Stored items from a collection
━━━━━━━━

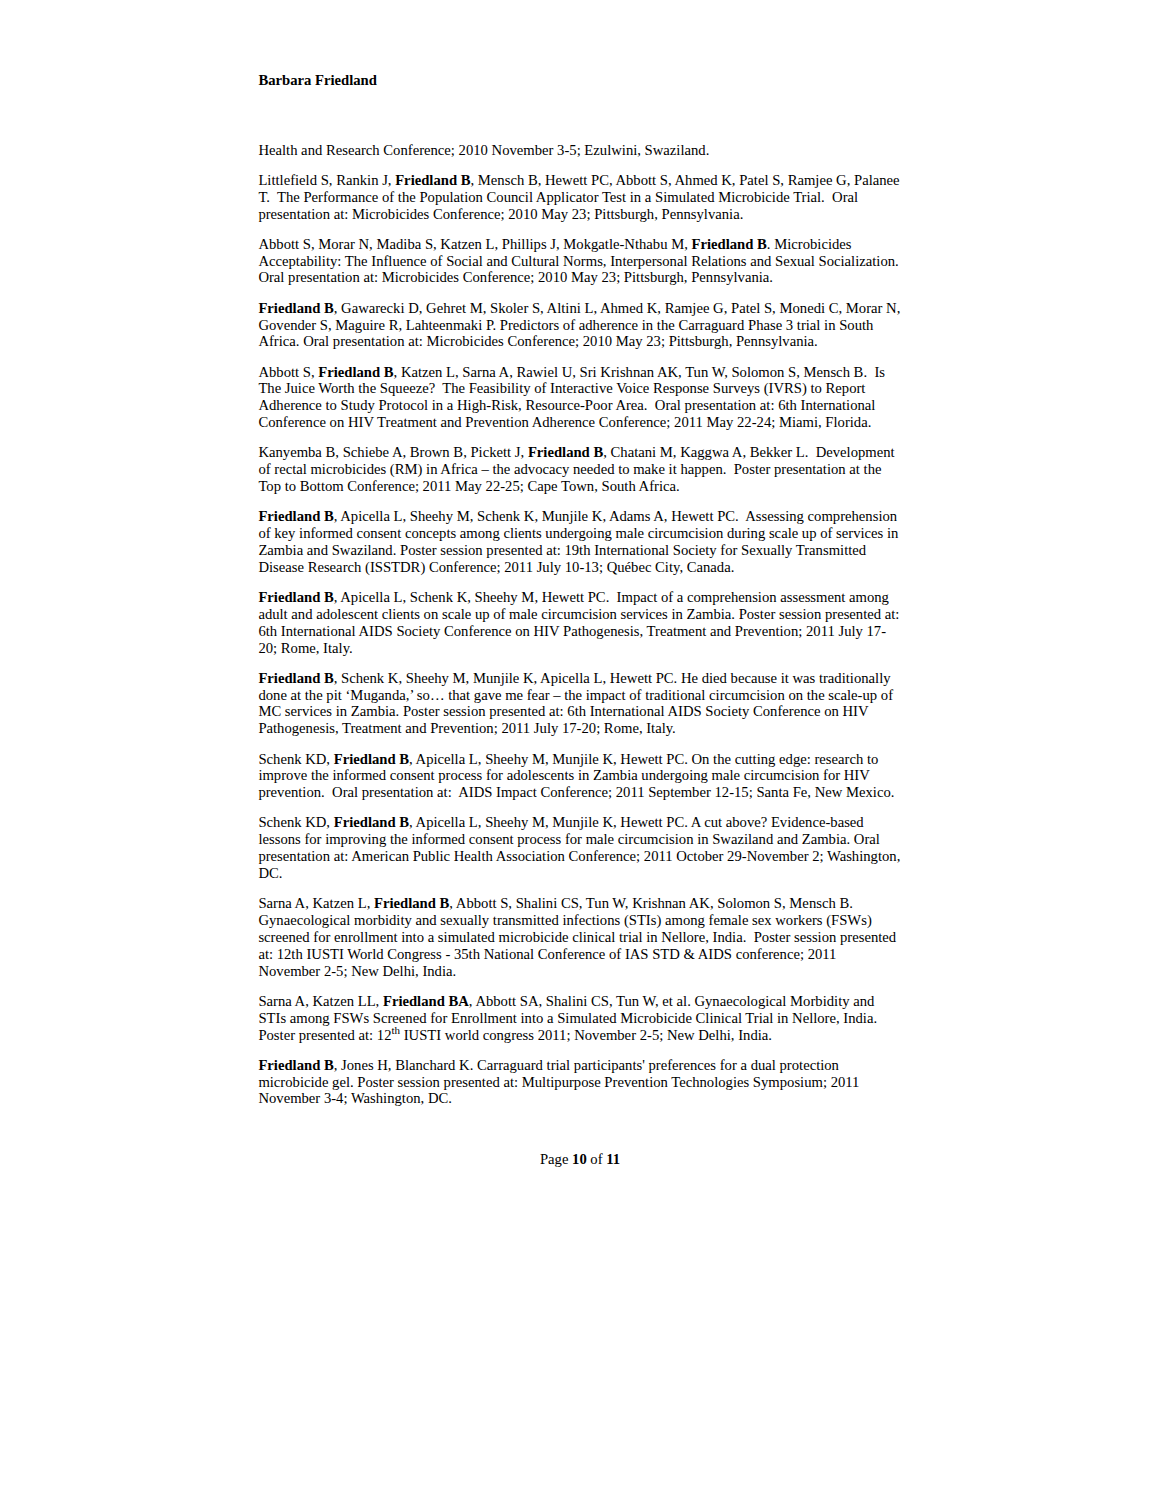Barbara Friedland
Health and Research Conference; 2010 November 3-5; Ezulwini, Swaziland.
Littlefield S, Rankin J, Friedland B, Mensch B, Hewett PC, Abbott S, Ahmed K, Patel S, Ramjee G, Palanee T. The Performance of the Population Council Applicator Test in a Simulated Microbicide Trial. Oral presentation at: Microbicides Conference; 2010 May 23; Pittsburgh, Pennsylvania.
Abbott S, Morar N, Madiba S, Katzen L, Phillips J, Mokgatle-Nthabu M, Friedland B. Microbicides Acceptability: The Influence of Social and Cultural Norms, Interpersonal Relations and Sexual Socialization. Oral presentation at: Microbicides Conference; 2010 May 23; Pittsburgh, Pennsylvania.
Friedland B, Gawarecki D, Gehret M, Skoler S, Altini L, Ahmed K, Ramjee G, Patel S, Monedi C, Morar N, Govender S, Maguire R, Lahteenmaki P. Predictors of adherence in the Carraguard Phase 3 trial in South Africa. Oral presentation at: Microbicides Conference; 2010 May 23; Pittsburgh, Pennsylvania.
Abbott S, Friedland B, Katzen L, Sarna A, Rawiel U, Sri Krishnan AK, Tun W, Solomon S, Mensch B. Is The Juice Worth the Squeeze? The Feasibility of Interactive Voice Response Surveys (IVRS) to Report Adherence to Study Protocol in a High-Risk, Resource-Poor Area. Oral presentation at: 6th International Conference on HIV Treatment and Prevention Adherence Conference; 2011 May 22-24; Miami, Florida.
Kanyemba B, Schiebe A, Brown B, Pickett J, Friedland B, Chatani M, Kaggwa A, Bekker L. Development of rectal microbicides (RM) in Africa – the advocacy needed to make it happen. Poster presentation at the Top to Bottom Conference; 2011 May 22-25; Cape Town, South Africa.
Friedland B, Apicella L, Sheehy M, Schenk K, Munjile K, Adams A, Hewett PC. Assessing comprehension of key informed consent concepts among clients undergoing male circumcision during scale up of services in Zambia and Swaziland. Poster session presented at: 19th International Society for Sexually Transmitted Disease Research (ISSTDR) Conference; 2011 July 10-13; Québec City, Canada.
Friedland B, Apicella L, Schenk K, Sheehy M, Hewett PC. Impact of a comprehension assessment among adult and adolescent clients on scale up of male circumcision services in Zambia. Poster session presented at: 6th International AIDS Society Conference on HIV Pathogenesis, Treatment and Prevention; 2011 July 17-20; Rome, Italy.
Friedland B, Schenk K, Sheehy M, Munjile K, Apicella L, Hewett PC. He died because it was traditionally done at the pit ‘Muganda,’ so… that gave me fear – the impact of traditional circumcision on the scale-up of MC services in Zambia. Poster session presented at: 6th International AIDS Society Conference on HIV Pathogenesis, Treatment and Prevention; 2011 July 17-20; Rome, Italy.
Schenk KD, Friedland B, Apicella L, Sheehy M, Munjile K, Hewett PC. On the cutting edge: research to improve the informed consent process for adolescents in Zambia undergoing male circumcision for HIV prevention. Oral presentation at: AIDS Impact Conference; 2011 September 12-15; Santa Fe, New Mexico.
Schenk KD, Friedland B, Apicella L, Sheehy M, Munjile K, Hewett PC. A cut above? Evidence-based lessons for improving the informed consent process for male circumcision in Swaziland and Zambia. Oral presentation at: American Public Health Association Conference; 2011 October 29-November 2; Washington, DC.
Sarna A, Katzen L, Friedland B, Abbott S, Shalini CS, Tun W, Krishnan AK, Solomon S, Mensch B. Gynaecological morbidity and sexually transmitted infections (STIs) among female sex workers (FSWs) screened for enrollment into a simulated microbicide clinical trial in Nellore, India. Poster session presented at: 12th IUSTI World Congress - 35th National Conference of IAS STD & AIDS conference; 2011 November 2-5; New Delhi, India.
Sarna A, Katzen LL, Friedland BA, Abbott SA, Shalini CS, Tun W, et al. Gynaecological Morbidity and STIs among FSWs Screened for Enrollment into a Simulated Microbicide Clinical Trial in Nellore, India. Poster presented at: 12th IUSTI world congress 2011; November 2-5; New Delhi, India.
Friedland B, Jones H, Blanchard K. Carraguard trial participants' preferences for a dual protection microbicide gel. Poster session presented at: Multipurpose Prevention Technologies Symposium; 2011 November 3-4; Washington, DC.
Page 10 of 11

━━━━━━━━

> **What to work on**
From the entries above, extract only the lines running from the one containing "Abbott S, Morar" through the one containing "Friedland B, Gawarecki", inclusive.

> **Output for this task**
Abbott S, Morar N, Madiba S, Katzen L, Phillips J, Mokgatle-Nthabu M, Friedland B. Microbicides Acceptability: The Influence of Social and Cultural Norms, Interpersonal Relations and Sexual Socialization. Oral presentation at: Microbicides Conference; 2010 May 23; Pittsburgh, Pennsylvania.
Friedland B, Gawarecki D, Gehret M, Skoler S, Altini L, Ahmed K, Ramjee G, Patel S, Monedi C, Morar N, Govender S, Maguire R, Lahteenmaki P. Predictors of adherence in the Carraguard Phase 3 trial in South Africa. Oral presentation at: Microbicides Conference; 2010 May 23; Pittsburgh, Pennsylvania.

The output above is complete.